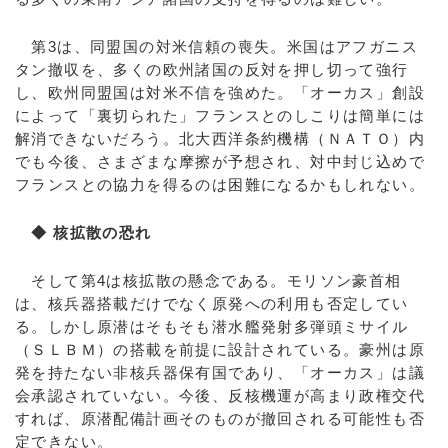
第3は、同盟国の対米信頼の喪失。米国はアフガニス
タン撤収を、多くの欧州諸国の反対を押し切って強行
し、欧州同盟国は対米不信を強めた。「オーカス」創設
によって「裏切られた」フランスとのしこりは簡単には
解消できないだろう。北大西洋条約機構（ＮＡＴＯ）内
でも今後、さまざまな摩擦が予想され、対中封じ込めで
フランスとの協力を得るのは困難になるかもしれない。
◆ 核拡散の恐れ
そして第4は核拡散の懸念である。モリソン豪首相
は、核兵器搭載だけでなく原発への利用も否定してい
る。しかし原潜はそもそも潜水艦発射多弾頭ミサイル
（ＳＬＢＭ）の搭載を前提に設計されている。豪州は原
発を持たない非核兵器保有国であり、「オーカス」は議
会承認されていない。今後、反核機運が高まり政権交代
すれば、原潜配備計画そのものが撤回される可能性も否
定できない。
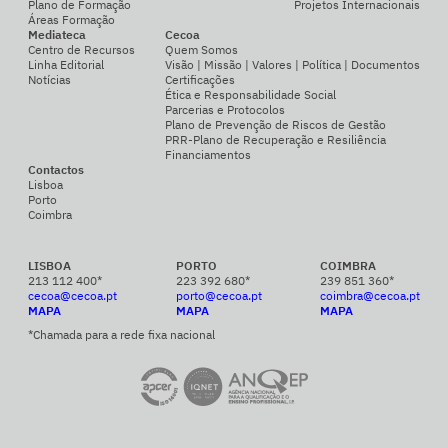
Plano de Formação
Projetos Internacionais
Áreas Formação
Mediateca
Cecoa
Centro de Recursos
Quem Somos
Linha Editorial
Visão | Missão | Valores | Política | Documentos
Notícias
Certificações
Ética e Responsabilidade Social
Parcerias e Protocolos
Plano de Prevenção de Riscos de Gestão
PRR-Plano de Recuperação e Resiliência
Financiamentos
Contactos
Lisboa
Porto
Coimbra
LISBOA
PORTO
COIMBRA
213 112 400*
223 392 680*
239 851 360*
cecoa@cecoa.pt
porto@cecoa.pt
coimbra@cecoa.pt
MAPA
MAPA
MAPA
*Chamada para a rede fixa nacional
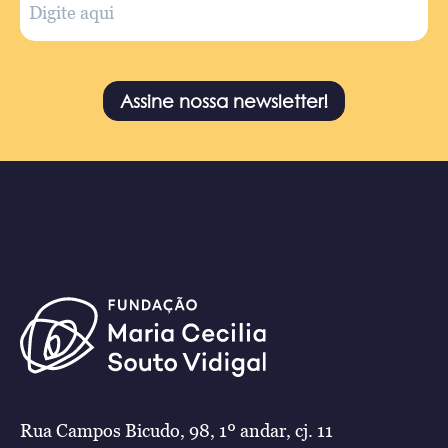
Assine nossa newsletter!
Rua Campos Bicudo, 98, 1º andar, cj. 11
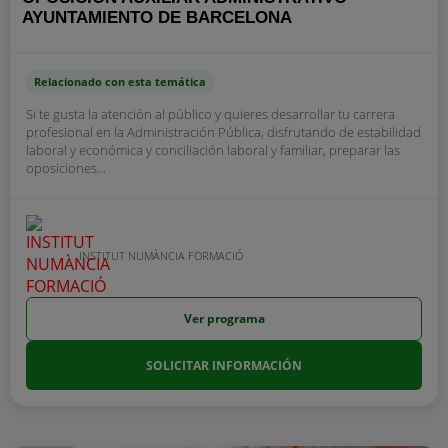
AYUNTAMIENTO DE BARCELONA
Relacionado con esta temática
Si te gusta la atención al público y quieres desarrollar tu carrera
profesional en la Administración Pública, disfrutando de estabilidad
laboral y económica y conciliación laboral y familiar, preparar las
oposiciones...
INSTITUT NUMÀNCIA FORMACIÓ
Ver programa
SOLICITAR INFORMACIÓN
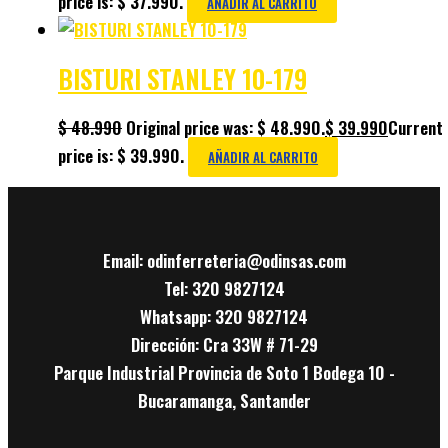
price is: $ 37.990.
AÑADIR AL CARRITO
BISTURI STANLEY 10-179
$
48.990
Original price was: $ 48.990.
$
39.990
Current
price is: $ 39.990.
AÑADIR AL CARRITO
Email: odinferreteria@odinsas.com
Tel: 320 9827124
Whatsapp: 320 9827124
Dirección: Cra 33W # 71-29
Parque Industrial Provincia de Soto 1 Bodega 10 -
Bucaramanga, Santander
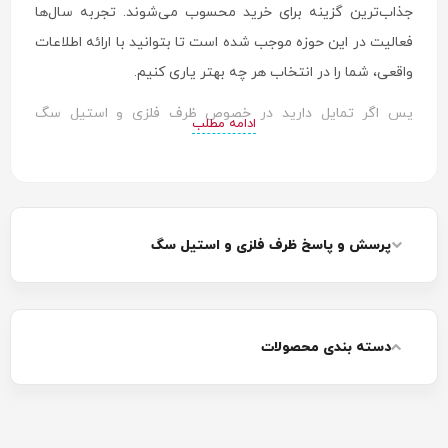
جذاب‌ترین گزینه برای خرید محسوب می‌شوند. تجربه سال‌ها
فعالیت در این حوزه موجب شده است تا بتوانید با ارائه اطلاعات
واقعی، شما را در انتخاب هر چه بهتر یاری کنیم.
پس اگر تمایل دارید در خصوص ظرف فلزی و استیل سگ
ادامه مطلب
اطلاعاتی به دست آورید، همراه ما باشید تا جزییات را مرور کنیم.
پرسش و پاسخ ظرف فلزی و استیل سگ
دسته بندی محصولات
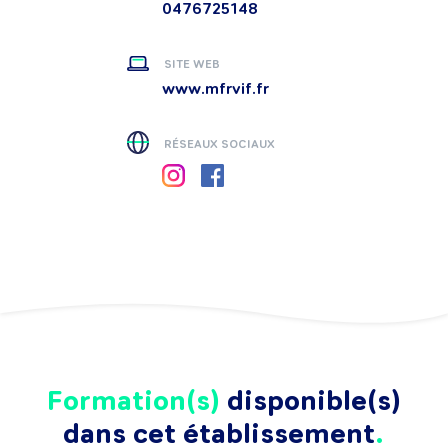
0476725148
SITE WEB
www.mfrvif.fr
RÉSEAUX SOCIAUX
Formation(s)
disponible(s)
dans cet établissement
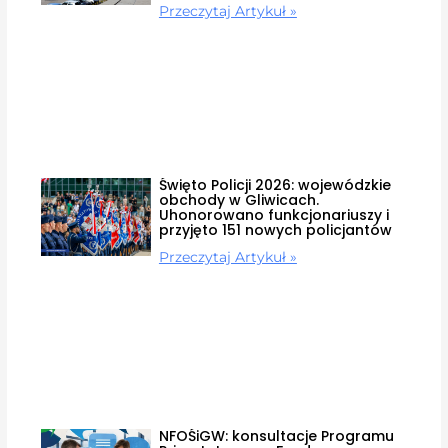
Przeczytaj Artykuł »
Święto Policji 2026: wojewódzkie
obchody w Gliwicach.
Uhonorowano funkcjonariuszy i
przyjęto 151 nowych policjantów
Przeczytaj Artykuł »
NFOŚiGW: konsultacje Programu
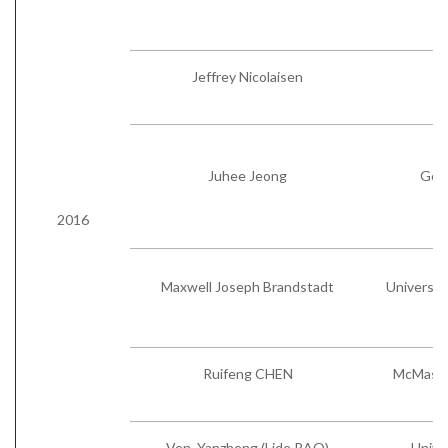
Jeffrey Nicolaisen
D
Juhee Jeong
Geu
2016
Maxwell Joseph Brandstadt
University
Ruifeng CHEN
McMaster
Ven. Yanzheng (Lide RAO)
Unive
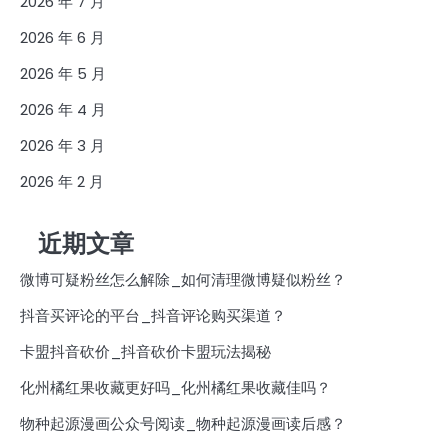
2026 年 7 月
2026 年 6 月
2026 年 5 月
2026 年 4 月
2026 年 3 月
2026 年 2 月
近期文章
微博可疑粉丝怎么解除_如何清理微博疑似粉丝？
抖音买评论的平台_抖音评论购买渠道？
卡盟抖音砍价_抖音砍价卡盟玩法揭秘
化州橘红果收藏更好吗_化州橘红果收藏佳吗？
物种起源漫画公众号阅读_物种起源漫画读后感？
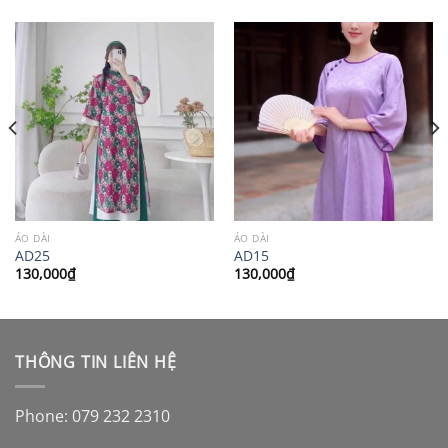
ÁO DÀI
ÁO DÀI
AD25
AD15
130,000
₫
130,000
₫
THÔNG TIN LIÊN HỆ
Phone: 079 232 2310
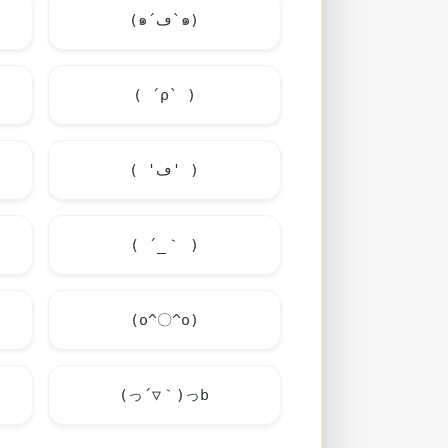
(๑´ڡ`๑)
( ´ρ` )
( 'ڡ' )
( ´_｀ )
(o^〇^o)
(っ´▽｀)っb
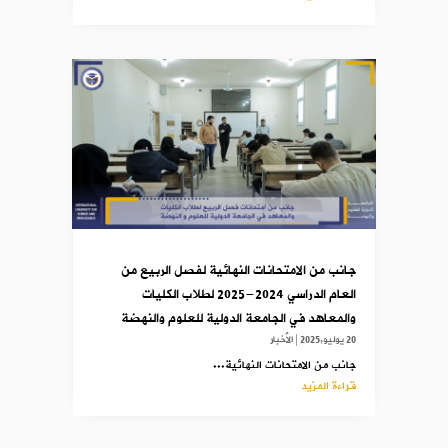
جانب من الامتحانات النهائية لفصل الربيع من
العام الدراسي 2024-2025 لطلاب الكليات
والمعاهد في الجامعة الدولية للعلوم والنهضة
20 يوليو,2025
|
الأخبار
جانب من الامتحانات النهائية...
قراءة المزيد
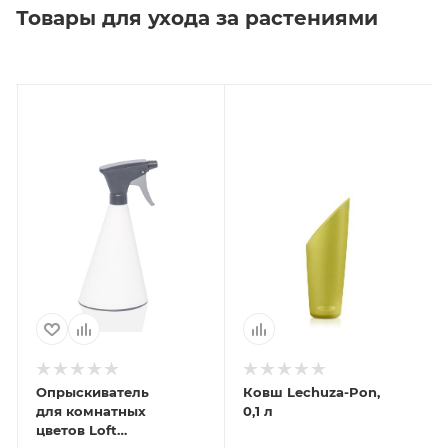
Товары для ухода за растениями
Опрыскиватель
Ковш Lechuza-Pon,
для комнатных
0,1 л
цветов Loft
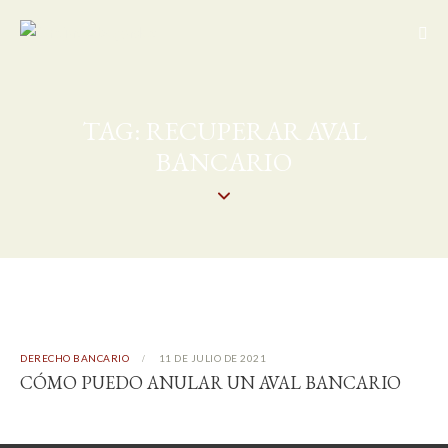
TAG: RECUPERAR AVAL
BANCARIO
DERECHO BANCARIO
11 DE JULIO DE 2021
CÓMO PUEDO ANULAR UN AVAL BANCARIO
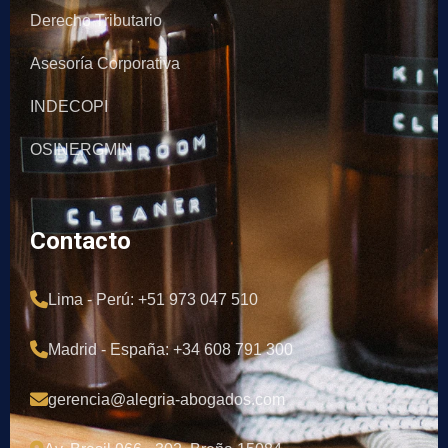
Derecho Tributario
Asesoría Corporativa
INDECOPI
OSINERGMIN
Contacto
Lima - Perú: +51 973 047 510
Madrid - España: +34 608 791 300
gerencia@alegria-abogados.com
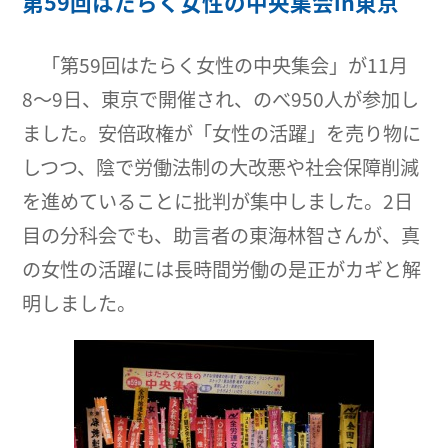
第59回はたらく女性の中央集会in東京
「第59回はたらく女性の中央集会」が11月
8〜9日、東京で開催され、のべ950人が参加し
ました。安倍政権が「女性の活躍」を売り物に
しつつ、陰で労働法制の大改悪や社会保障削減
を進めていることに批判が集中しました。2日
目の分科会でも、助言者の東海林智さんが、真
の女性の活躍には長時間労働の是正がカギと解
明しました。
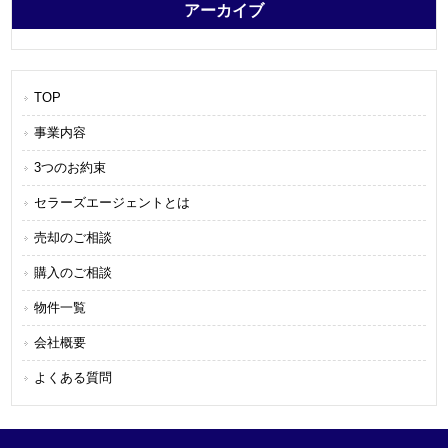
アーカイブ
TOP
事業内容
3つのお約束
セラーズエージェントとは
売却のご相談
購入のご相談
物件一覧
会社概要
よくある質問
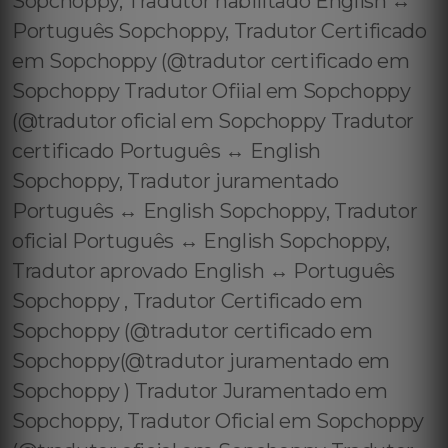
Sopchoppy, Tradutor habilitado English ↔️
Português Sopchoppy, Tradutor Certificado
em Sopchoppy (@tradutor certificado em
Sopchoppy Tradutor Ofiial em Sopchoppy
(@tradutor oficial em Sopchoppy Tradutor
certificado Português ↔️ English
Sopchoppy, Tradutor juramentado
Português ↔️ English Sopchoppy, Tradutor
oficial Português ↔️ English Sopchoppy,
Tradutor aprovado English ↔️ Português
Sopchoppy , Tradutor Certificado em
Sopchoppy (@tradutor certificado em
Sopchoppy(@tradutor juramentado em
Sopchoppy ) Tradutor Juramentado em
Sopchoppy, Tradutor Oficial em Sopchoppy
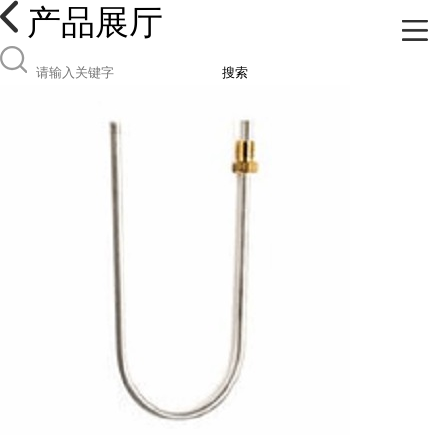
产品展厅
搜索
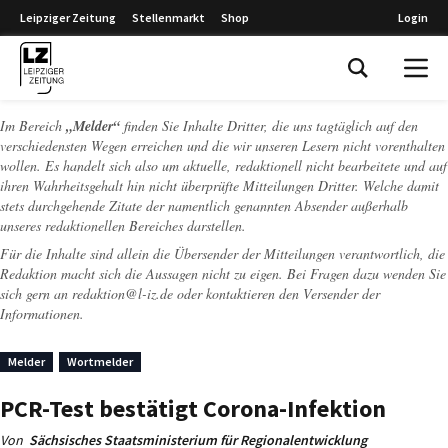
Leipziger Zeitung
Stellenmarkt
Shop
Login
Leipziger Zeitung
Im Bereich
„Melder“
finden Sie Inhalte Dritter, die uns tagtäglich auf den
verschiedensten Wegen erreichen und die wir unseren Lesern nicht vorenthalten
wollen. Es handelt sich also um aktuelle, redaktionell nicht bearbeitete und auf
ihren Wahrheitsgehalt hin nicht überprüfte Mitteilungen Dritter. Welche damit
stets durchgehende Zitate der namentlich genannten Absender außerhalb
unseres redaktionellen Bereiches darstellen.
Für die Inhalte sind allein die Übersender der Mitteilungen verantwortlich, die
Redaktion macht sich die Aussagen nicht zu eigen. Bei Fragen dazu wenden Sie
sich gern an
redaktion@l-iz.de
oder kontaktieren den Versender der
Informationen.
Melder
Wortmelder
PCR-Test bestätigt Corona-Infektion
Von
Sächsisches Staatsministerium für Regionalentwicklung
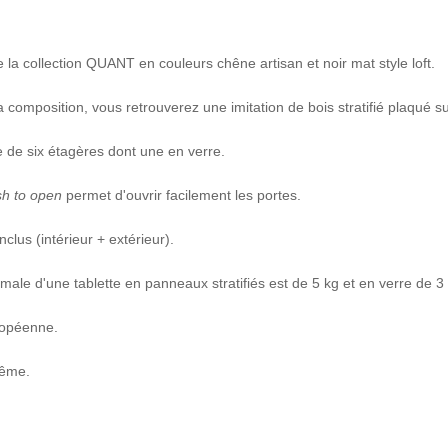
e la collection QUANT en couleurs chêne artisan et noir mat style loft.
 composition, vous retrouverez une imitation de bois stratifié plaqué 
e de six étagères dont une en verre.
h to open
permet d'ouvrir facilement les portes.
clus (intérieur + extérieur).
ale d'une tablette en panneaux stratifiés est de 5 kg et en verre de 3 
ropéenne.
même.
------------------------
**Activity:**
What you return must match the data above exactly, with no images included.

**Finished exercise:**
第3は、同盟国の対米信頼の喪失。米国はアフガニス
タン撤収を、多くの欧州諸国の反対を押し切って強行
し、欧州同盟国は対米不信を強めた。「オーカス」創設
によって「裏切られた」フランスとのしこりは簡単には
解消できないだろう。北大西洋条約機構（ＮＡＴＯ）内
でも今後、さまざまな摩擦が予想され、対中封じ込めで
フランスとの協力を得るのは困難になるかもしれない。
◆ 核拡散の恐れ
そして第4は核拡散の懸念である。モリソン豪首相
は、核兵器搭載だけでなく原発への利用も否定してい
る。しかし原潜はそもそも潜水艦発射多弾頭ミサイル
（ＳＬＢＭ）の搭載を前提に設計されている。豪州は原
発を持たない非核兵器保有国であり、「オーカス」は議
会承認されていない。今後、反核機運が高まり政権交代
すれば、原潜配備計画そのものが撤回される可能性も否
定できない。
Plano de Formação
Projetos Internacionais
Áreas Formação
Mediateca
Cecoa
Centro de Recursos
Quem Somos
Linha Editorial
Visão | Missão | Valores | Política | Documentos
Notícias
Certificações
Ética e Responsabilidade Social
Parcerias e Protocolos
Plano de Prevenção de Riscos de Gestão
PRR-Plano de Recuperação e Resiliência
Financiamentos
Contactos
Lisboa
Porto
Coimbra
LISBOA
PORTO
COIMBRA
213 112 400*
223 392 680*
239 851 360*
cecoa@cecoa.pt
porto@cecoa.pt
coimbra@cecoa.pt
MAPA
MAPA
MAPA
*Chamada para a rede fixa nacional
Assine nossa newsletter!
Rua Campos Bicudo, 98, 1º andar, cj. 11
AYUNTAMIENTO DE BARCELONA
Relacionado con esta temática
Si te gusta la atención al público y quieres desarrollar tu carrera
profesional en la Administración Pública, disfrutando de estabilidad
laboral y económica y conciliación laboral y familiar, preparar las
oposiciones...
INSTITUT NUMÀNCIA FORMACIÓ
Ver programa
SOLICITAR INFORMACIÓN
price is: $ 37.990.
AÑADIR AL CARRITO
BISTURI STANLEY 10-179
$
48.990
Original price was: $ 48.990.
$
39.990
Current
price is: $ 39.990.
AÑADIR AL CARRITO
Email: odinferreteria@odinsas.com
Tel: 320 9827124
Whatsapp: 320 9827124
Dirección: Cra 33W # 71-29
Parque Industrial Provincia de Soto 1 Bodega 10 -
Bucaramanga, Santander
جذاب‌ترین گزینه برای خرید محسوب می‌شوند. تجربه سال‌ها
فعالیت در این حوزه موجب شده است تا بتوانید با ارائه اطلاعات
واقعی، شما را در انتخاب هر چه بهتر یاری کنیم.
پس اگر تمایل دارید در خصوص ظرف فلزی و استیل سگ
ادامه مطلب
اطلاعاتی به دست آورید، همراه ما باشید تا جزییات را مرور کنیم.
پرسش و پاسخ ظرف فلزی و استیل سگ
دسته بندی محصولات
0476725148
SITE WEB
www.mfrvif.fr
RÉSEAUX SOCIAUX
Formation(s)
disponible(s)
dans cet établissement
Przeczytaj Artykuł »
Święto Policji 2026: wojewódzkie
obchody w Gliwicach.
Uhonorowano funkcjonariuszy i
przyjęto 151 nowych policjantów
Przeczytaj Artykuł »
NFOŚiGW: konsultacje Programu
Jeffrey Nicolaisen
D
Juhee Jeong
Geu
2016
Maxwell Joseph Brandstadt
University
Ruifeng CHEN
McMaster
Ven. Yanzheng (Lide RAO)
Unive
2026 年 7 月
2026 年 6 月
2026 年 5 月
2026 年 4 月
2026 年 3 月
2026 年 2 月
近期文章
微博可疑粉丝怎么解除_如何清理微博疑似粉丝？
抖音买评论的平台_抖音评论购买渠道？
卡盟抖音砍价_抖音砍价卡盟玩法揭秘
化州橘红果收藏更好吗_化州橘红果收藏佳吗？
物种起源漫画公众号阅读_物种起源漫画读后感？
ÁO DÀI
ÁO DÀI
AD25
AD15
130,000
₫
130,000
₫
THÔNG TIN LIÊN HỆ
Phone: 079 232 2310
(๑´ڡ`๑)
( ´ρ` )
( 'ڡ' )
( ´_｀ )
(o^〇^o)
(っ´▽｀)っb
جانب من الامتحانات النهائية لفصل الربيع من
العام الدراسي 2024-2025 لطلاب الكليات
والمعاهد في الجامعة الدولية للعلوم والنهضة
20 يوليو,2025
|
الأخبار
جانب من الامتحانات النهائية...
قراءة المزيد
Товары для ухода за растениями
Опрыскиватель
Ковш Lechuza-Pon,
для комнатных
0,1 л
цветов Loft
TAG: RECUPERAR AVAL
BANCARIO
DERECHO BANCARIO
11 DE JULIO DE 2021
CÓMO PUEDO ANULAR UN AVAL BANCARIO
Derecho Tributario
Asesoría Corporativa
INDECOPI
OSINERGMIN
Contacto
Lima - Perú: +51 973 047 510
Madrid - España: +34 608 791 300
gerencia@alegria-abogados.com
第59回はたらく女性の中央集会in東京
「第59回はたらく女性の中央集会」が11月
8〜9日、東京で開催され、のべ950人が参加し
ました。安倍政権が「女性の活躍」を売り物に
しつつ、陰で労働法制の大改悪や社会保障削減
を進めていることに批判が集中しました。2日
目の分科会でも、助言者の東海林智さんが、真
の女性の活躍には長時間労働の是正がカギと解
明しました。
アーカイブ
TOP
事業内容
3つのお約束
セラーズエージェントとは
売却のご相談
購入のご相談
物件一覧
会社概要
よくある質問
Sopchoppy, Tradutor habilitado English ↔️
Português Sopchoppy, Tradutor Certificado
em Sopchoppy (@tradutor certificado em
Sopchoppy Tradutor Ofiial em Sopchoppy
(@tradutor oficial em Sopchoppy Tradutor
certificado Português ↔️ English
Sopchoppy, Tradutor juramentado
Português ↔️ English Sopchoppy, Tradutor
oficial Português ↔️ English Sopchoppy,
Tradutor aprovado English ↔️ Português
Sopchoppy , Tradutor Certificado em
Sopchoppy (@tradutor certificado em
Sopchoppy(@tradutor juramentado em
Sopchoppy ) Tradutor Juramentado em
Sopchoppy, Tradutor Oficial em Sopchoppy
产品展厅
搜索
Leipziger Zeitung
Stellenmarkt
Shop
Login
Leipziger Zeitung
Im Bereich
„Melder“
finden Sie Inhalte Dritter, die uns tagtäglich auf den
verschiedensten Wegen erreichen und die wir unseren Lesern nicht vorenthalten
wollen. Es handelt sich also um aktuelle, redaktionell nicht bearbeitete und auf
ihren Wahrheitsgehalt hin nicht überprüfte Mitteilungen Dritter. Welche damit
stets durchgehende Zitate der namentlich genannten Absender außerhalb
unseres redaktionellen Bereiches darstellen.
Für die Inhalte sind allein die Übersender der Mitteilungen verantwortlich, die
Redaktion macht sich die Aussagen nicht zu eigen. Bei Fragen dazu wenden Sie
sich gern an
redaktion@l-iz.de
oder kontaktieren den Versender der
Informationen.
Melder
Wortmelder
PCR-Test bestätigt Corona-Infektion
Von
Sächsisches Staatsministerium für Regionalentwicklung
e la collection QUANT en couleurs chêne artisan et noir mat style loft.
 composition, vous retrouverez une imitation de bois stratifié plaqué 
e de six étagères dont une en verre.
h to open
permet d'ouvrir facilement les portes.
clus (intérieur + extérieur).
ale d'une tablette en panneaux stratifiés est de 5 kg et en verre de 3 
ropéenne.
même.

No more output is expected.